__Task directions__.
Please show each line of the entries that contains the word "overlay". Case counts.

** START Records for this task **

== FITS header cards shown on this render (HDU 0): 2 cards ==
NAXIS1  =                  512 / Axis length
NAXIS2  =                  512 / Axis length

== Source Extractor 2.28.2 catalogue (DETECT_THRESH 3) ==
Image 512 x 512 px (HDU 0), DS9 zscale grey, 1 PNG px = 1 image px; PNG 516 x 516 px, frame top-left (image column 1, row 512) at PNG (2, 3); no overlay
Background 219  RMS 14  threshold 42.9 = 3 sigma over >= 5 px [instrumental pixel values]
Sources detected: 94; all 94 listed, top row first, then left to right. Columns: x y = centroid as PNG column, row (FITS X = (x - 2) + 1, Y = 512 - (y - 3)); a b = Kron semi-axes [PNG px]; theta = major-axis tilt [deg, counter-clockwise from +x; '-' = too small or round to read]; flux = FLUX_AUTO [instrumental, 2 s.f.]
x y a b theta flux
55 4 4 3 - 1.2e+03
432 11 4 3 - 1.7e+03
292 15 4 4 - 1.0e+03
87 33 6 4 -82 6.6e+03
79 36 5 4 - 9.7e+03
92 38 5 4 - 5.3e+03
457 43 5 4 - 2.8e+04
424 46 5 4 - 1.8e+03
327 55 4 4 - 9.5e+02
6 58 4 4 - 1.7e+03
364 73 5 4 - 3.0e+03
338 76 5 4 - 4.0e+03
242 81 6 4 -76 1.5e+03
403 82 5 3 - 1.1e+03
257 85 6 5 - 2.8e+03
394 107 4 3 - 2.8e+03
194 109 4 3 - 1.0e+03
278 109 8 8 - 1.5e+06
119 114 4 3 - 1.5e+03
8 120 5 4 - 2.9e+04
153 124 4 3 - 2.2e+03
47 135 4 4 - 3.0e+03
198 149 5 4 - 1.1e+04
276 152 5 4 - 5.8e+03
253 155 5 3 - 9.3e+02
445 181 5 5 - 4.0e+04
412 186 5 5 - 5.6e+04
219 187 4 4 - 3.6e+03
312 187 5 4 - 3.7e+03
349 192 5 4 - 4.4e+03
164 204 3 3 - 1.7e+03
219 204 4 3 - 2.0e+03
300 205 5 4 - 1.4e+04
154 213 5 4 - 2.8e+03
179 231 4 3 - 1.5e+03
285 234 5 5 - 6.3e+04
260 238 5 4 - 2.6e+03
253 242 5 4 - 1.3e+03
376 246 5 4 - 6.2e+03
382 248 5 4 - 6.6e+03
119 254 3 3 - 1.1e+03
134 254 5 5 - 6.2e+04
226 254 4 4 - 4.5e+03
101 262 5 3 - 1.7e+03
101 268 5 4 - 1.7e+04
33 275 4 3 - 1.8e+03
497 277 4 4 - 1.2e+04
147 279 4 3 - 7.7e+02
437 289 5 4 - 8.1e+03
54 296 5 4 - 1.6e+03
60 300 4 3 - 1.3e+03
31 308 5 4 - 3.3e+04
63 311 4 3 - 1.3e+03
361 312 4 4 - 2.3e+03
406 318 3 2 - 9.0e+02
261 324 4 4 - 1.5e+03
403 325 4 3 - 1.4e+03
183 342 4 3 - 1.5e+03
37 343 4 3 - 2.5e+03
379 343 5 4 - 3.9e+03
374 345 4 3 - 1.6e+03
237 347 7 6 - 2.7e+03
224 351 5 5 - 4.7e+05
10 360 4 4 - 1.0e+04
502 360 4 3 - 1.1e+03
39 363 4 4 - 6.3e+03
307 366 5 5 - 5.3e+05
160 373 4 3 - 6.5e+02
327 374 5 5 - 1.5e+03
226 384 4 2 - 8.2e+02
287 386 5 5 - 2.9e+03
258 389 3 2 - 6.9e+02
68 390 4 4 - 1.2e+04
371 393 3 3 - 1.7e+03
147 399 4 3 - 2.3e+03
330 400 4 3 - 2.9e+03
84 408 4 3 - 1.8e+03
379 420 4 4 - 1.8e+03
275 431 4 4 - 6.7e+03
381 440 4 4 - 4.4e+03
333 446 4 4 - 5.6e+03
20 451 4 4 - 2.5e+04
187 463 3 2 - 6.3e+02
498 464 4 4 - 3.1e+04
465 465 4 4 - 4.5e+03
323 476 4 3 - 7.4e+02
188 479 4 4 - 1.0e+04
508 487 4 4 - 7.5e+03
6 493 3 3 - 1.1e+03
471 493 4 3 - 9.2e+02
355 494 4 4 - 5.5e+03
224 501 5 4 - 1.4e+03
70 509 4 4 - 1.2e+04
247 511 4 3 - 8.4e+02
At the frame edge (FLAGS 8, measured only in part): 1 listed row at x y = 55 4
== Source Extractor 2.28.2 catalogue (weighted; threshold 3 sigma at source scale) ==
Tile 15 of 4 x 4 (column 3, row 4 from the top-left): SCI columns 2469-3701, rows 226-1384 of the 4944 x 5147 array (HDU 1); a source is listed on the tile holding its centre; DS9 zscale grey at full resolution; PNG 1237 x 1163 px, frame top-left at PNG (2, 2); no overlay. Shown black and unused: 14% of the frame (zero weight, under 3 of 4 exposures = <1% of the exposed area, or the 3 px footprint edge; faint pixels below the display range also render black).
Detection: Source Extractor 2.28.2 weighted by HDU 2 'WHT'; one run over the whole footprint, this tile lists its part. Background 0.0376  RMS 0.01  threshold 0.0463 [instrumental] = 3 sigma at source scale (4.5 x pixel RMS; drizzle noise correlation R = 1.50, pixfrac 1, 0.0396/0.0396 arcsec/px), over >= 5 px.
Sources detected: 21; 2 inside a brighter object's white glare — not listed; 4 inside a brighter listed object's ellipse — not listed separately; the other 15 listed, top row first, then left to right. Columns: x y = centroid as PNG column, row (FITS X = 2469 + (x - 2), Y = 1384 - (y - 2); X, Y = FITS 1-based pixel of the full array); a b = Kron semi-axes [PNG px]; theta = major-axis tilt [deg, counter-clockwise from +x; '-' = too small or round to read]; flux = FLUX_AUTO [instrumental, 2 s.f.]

** END Records for this task **

__Task response__.
Image 512 x 512 px (HDU 0), DS9 zscale grey, 1 PNG px = 1 image px; PNG 516 x 516 px, frame top-left (image column 1, row 512) at PNG (2, 3); no overlay
Tile 15 of 4 x 4 (column 3, row 4 from the top-left): SCI columns 2469-3701, rows 226-1384 of the 4944 x 5147 array (HDU 1); a source is listed on the tile holding its centre; DS9 zscale grey at full resolution; PNG 1237 x 1163 px, frame top-left at PNG (2, 2); no overlay. Shown black and unused: 14% of the frame (zero weight, under 3 of 4 exposures = <1% of the exposed area, or the 3 px footprint edge; faint pixels below the display range also render black).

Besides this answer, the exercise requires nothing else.